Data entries
►

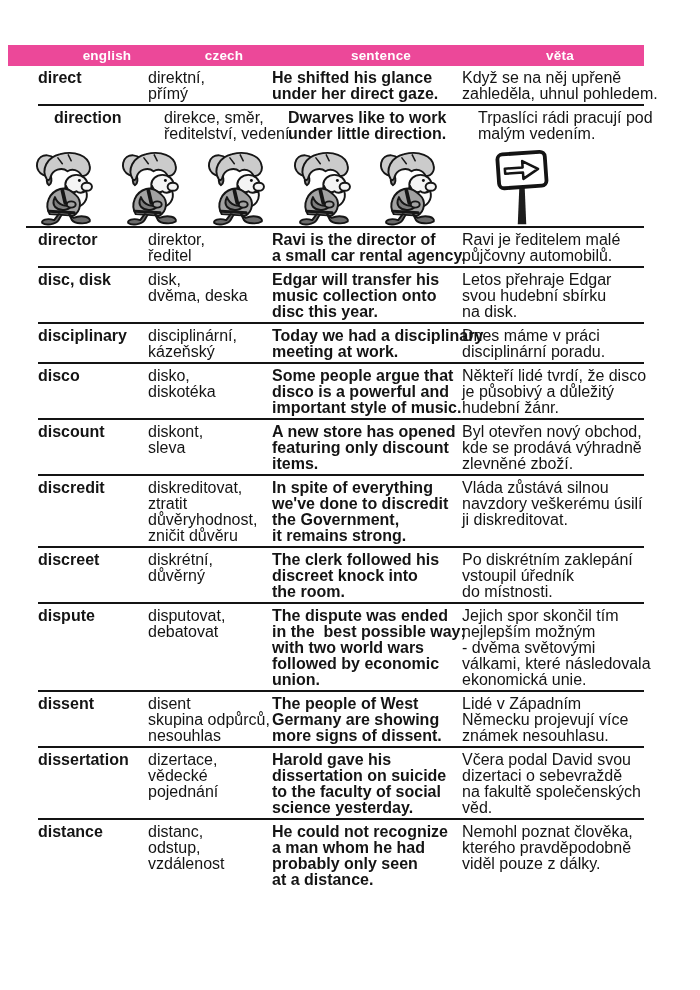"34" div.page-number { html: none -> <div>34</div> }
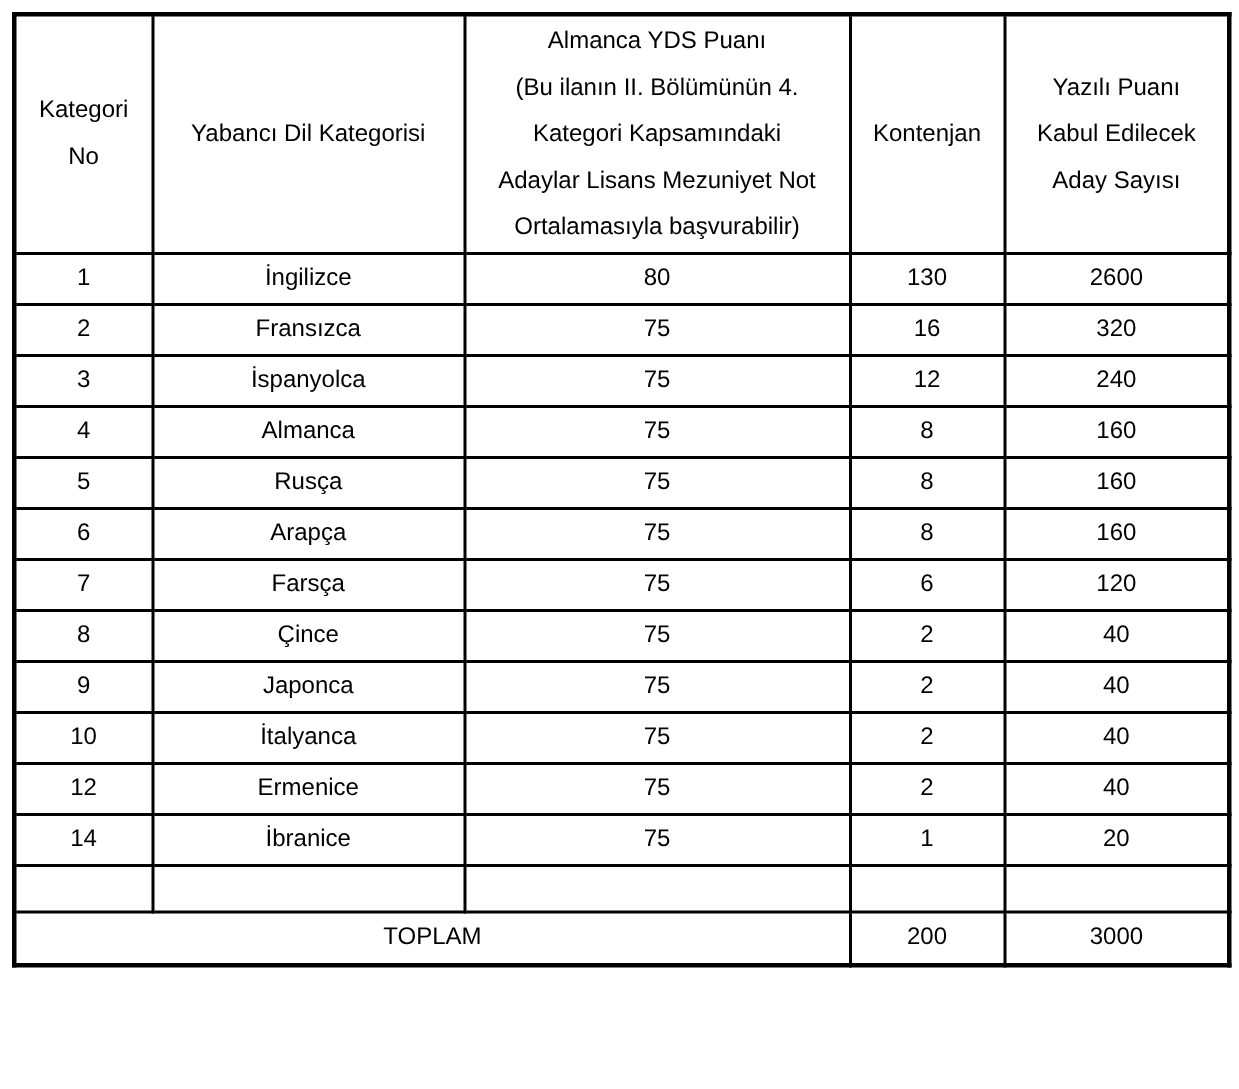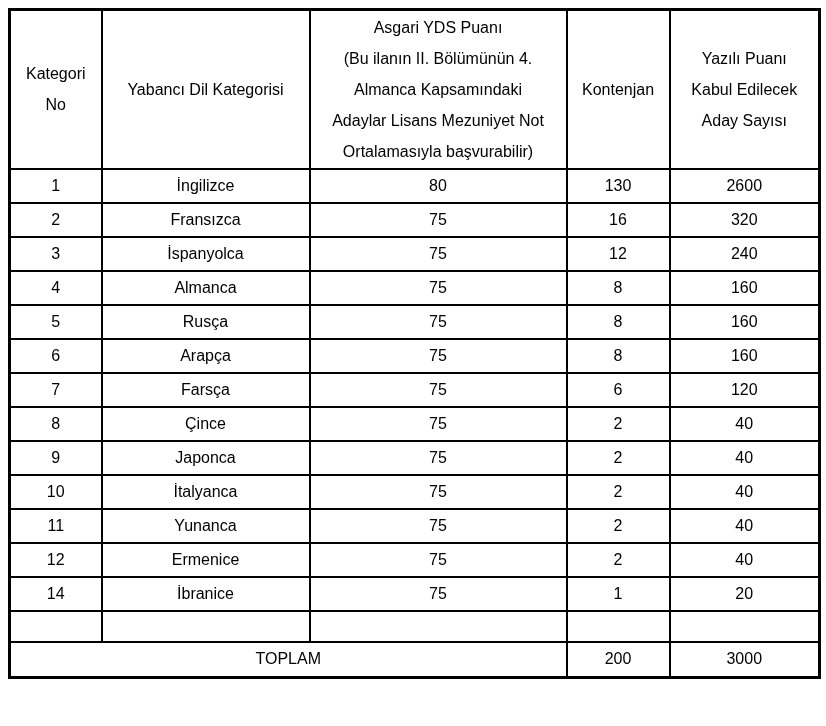"Asgari YDS Puanı" div.hline { text: Asgari -> Almanca }
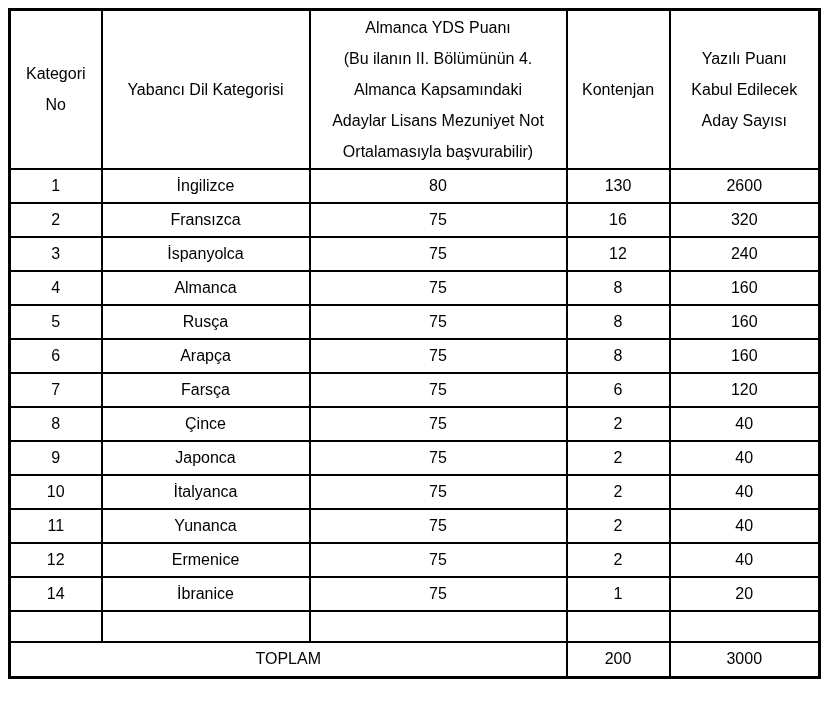"Almanca Kapsamındaki" div.hline { text: Almanca -> Kategori }
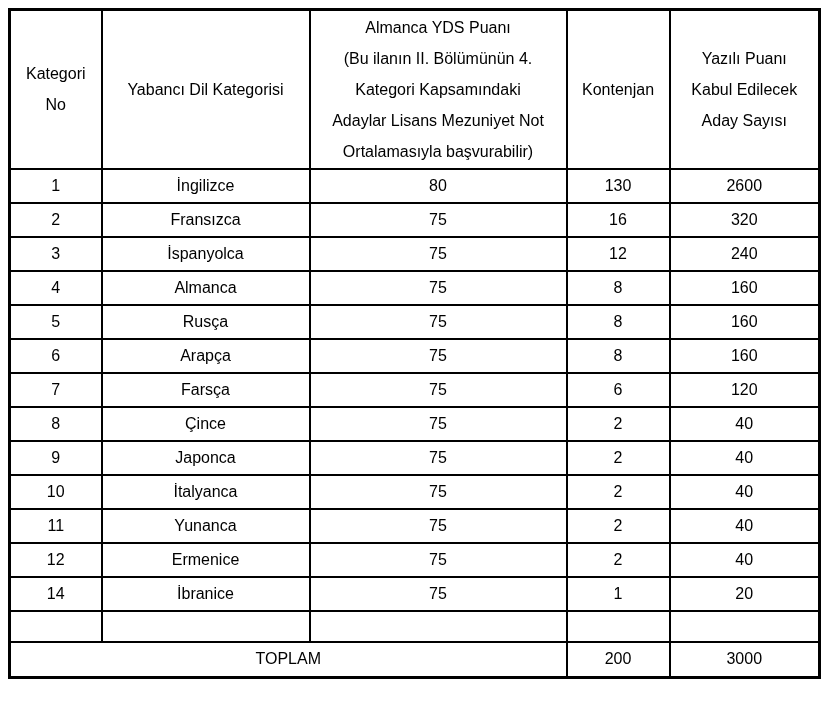"11" tr { html: <tr> <td>11</td> <td>Yunanca</td> <td>75</td> <td>2</td> <td>40</td> </tr> -> none }
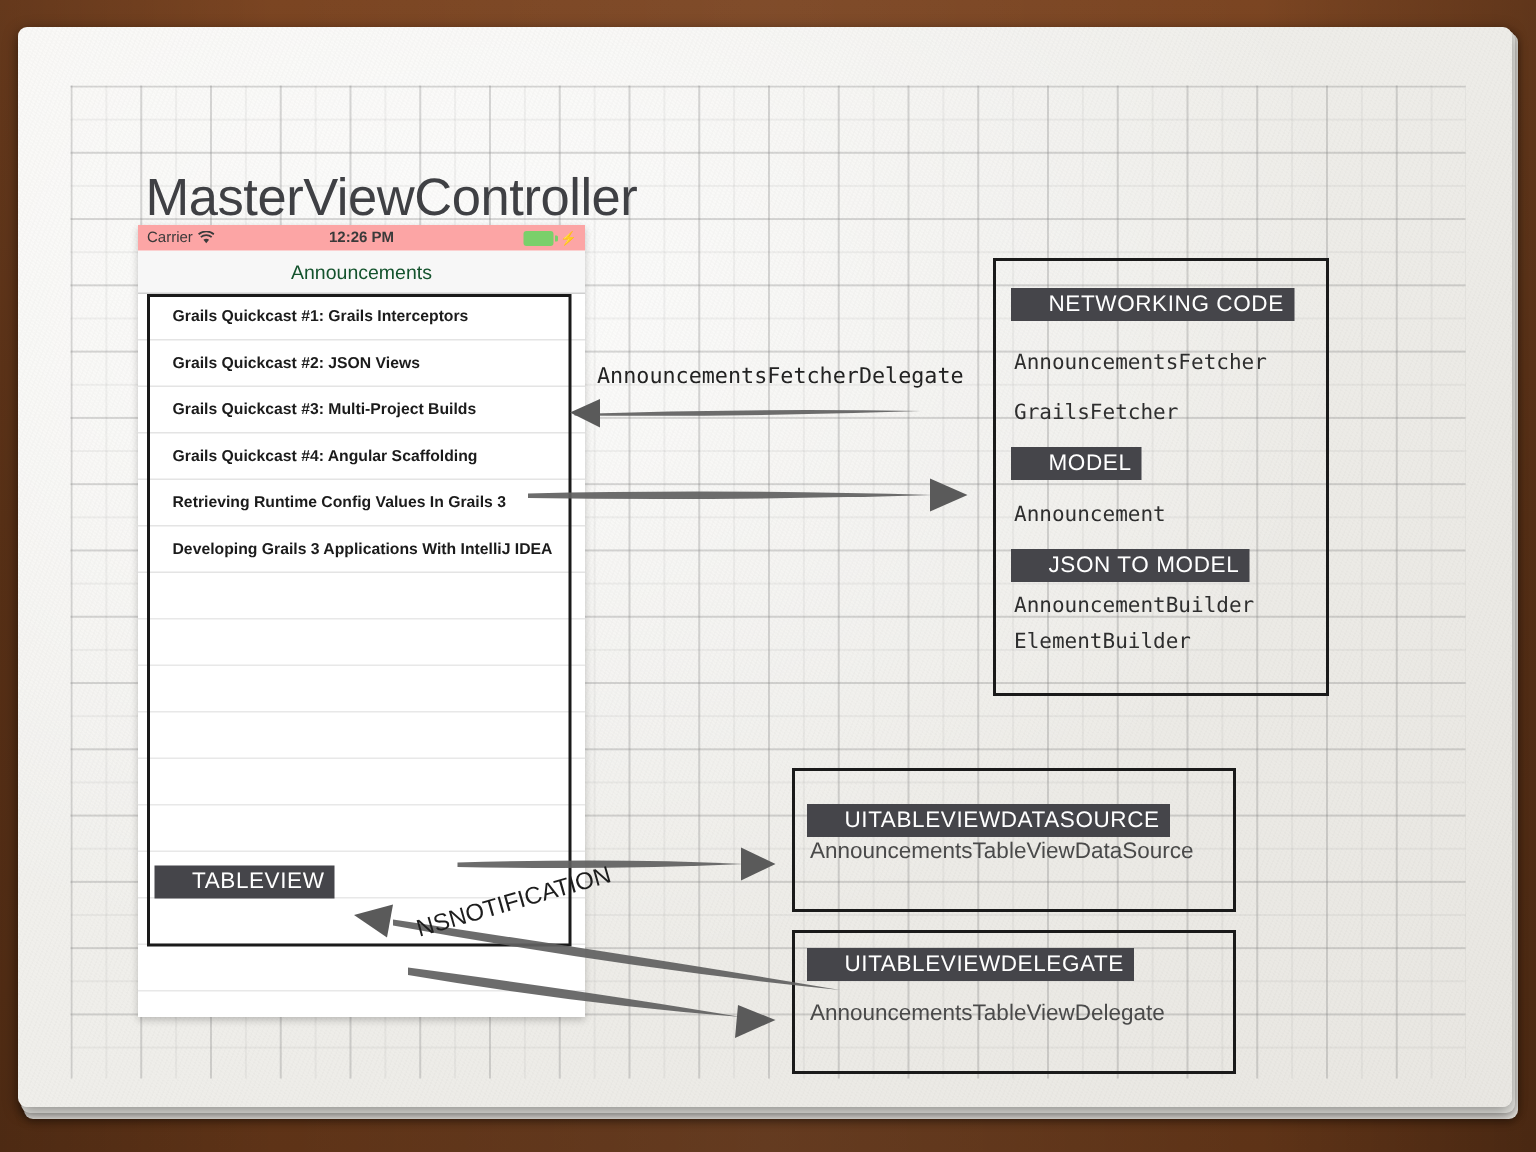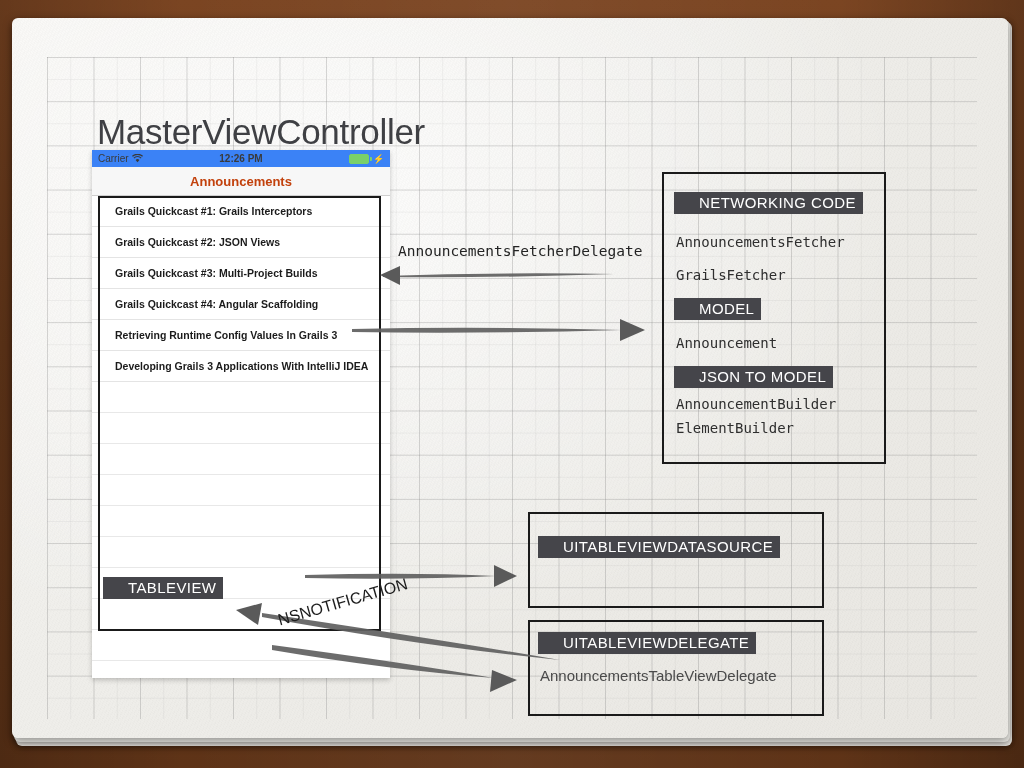"Carrier" #statusbar { background: #3b82f6 -> #fca5a5 }
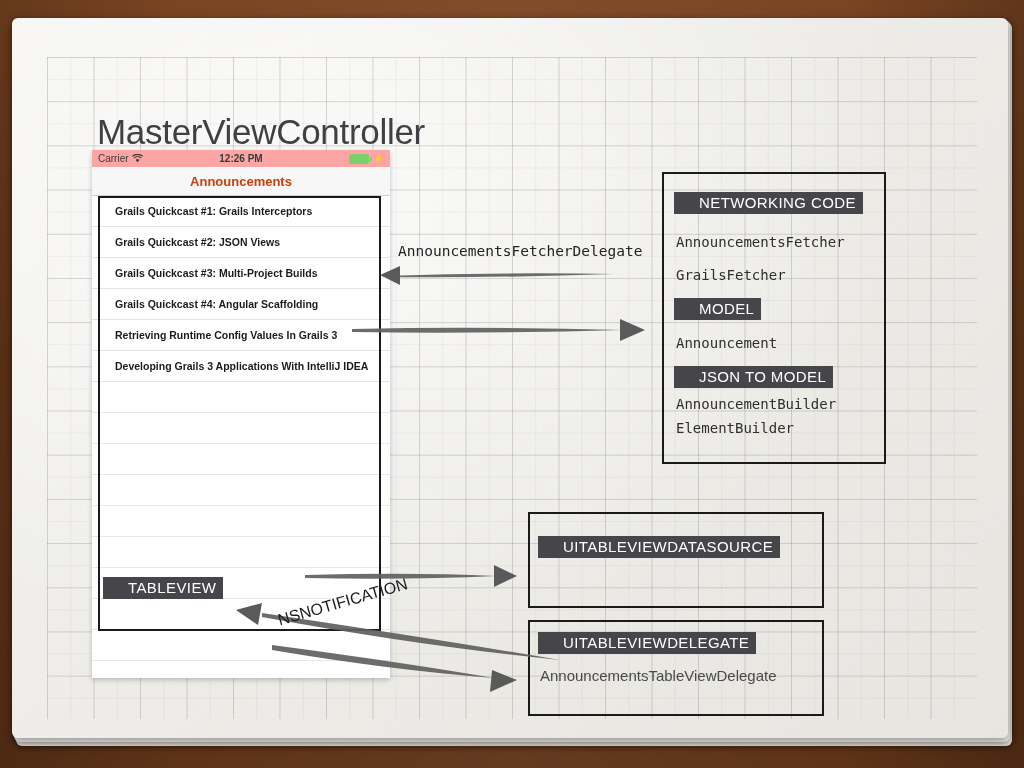"Announcements" #navbar { color: #c2410c -> #14532d; font-weight: bold -> normal }
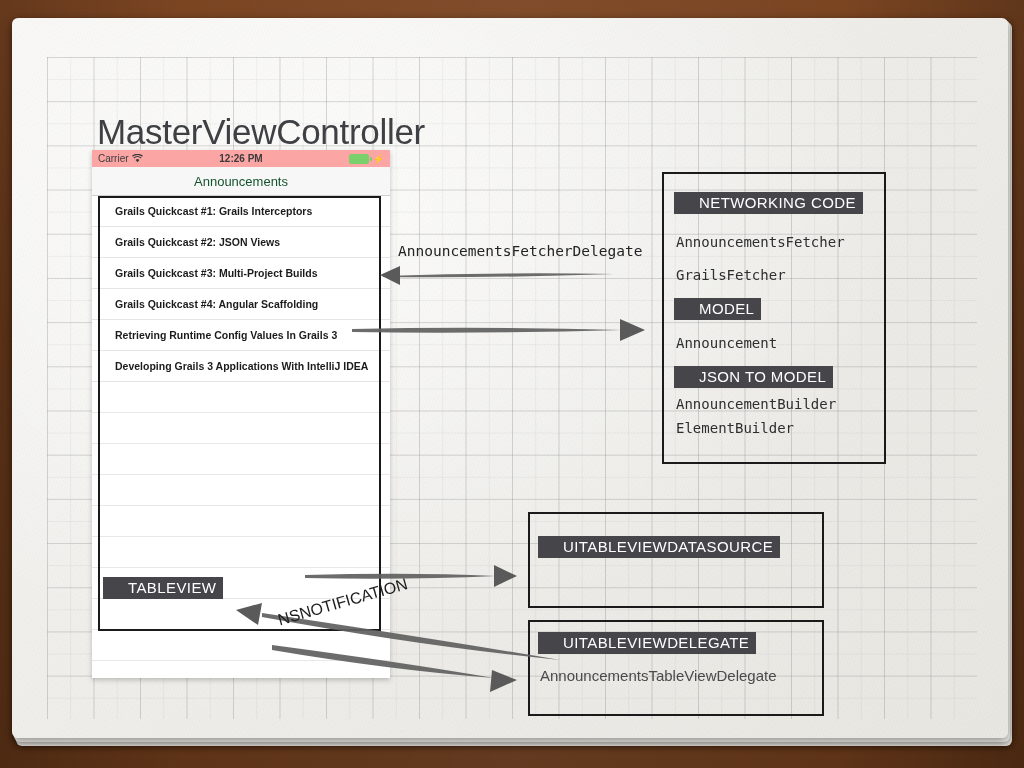"AnnouncementsTableViewDataSource" div.box-line { html: none -> <div>AnnouncementsTableViewDataSource</div> }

◄

**REQUIREMENT:** Could you repeat exactly the lines from the one containing "html: <tr> <td>11</td>" to the last line of the records, both included, and leave out every picture?

**FINISHED EXERCISE:**
"11" tr { html: <tr> <td>11</td> <td>Yunanca</td> <td>75</td> <td>2</td> <td>40</td> </tr> -> none }
"Carrier" #statusbar { background: #3b82f6 -> #fca5a5 }
"Announcements" #navbar { color: #c2410c -> #14532d; font-weight: bold -> normal }
"AnnouncementsTableViewDataSource" div.box-line { html: none -> <div>AnnouncementsTableViewDataSource</div> }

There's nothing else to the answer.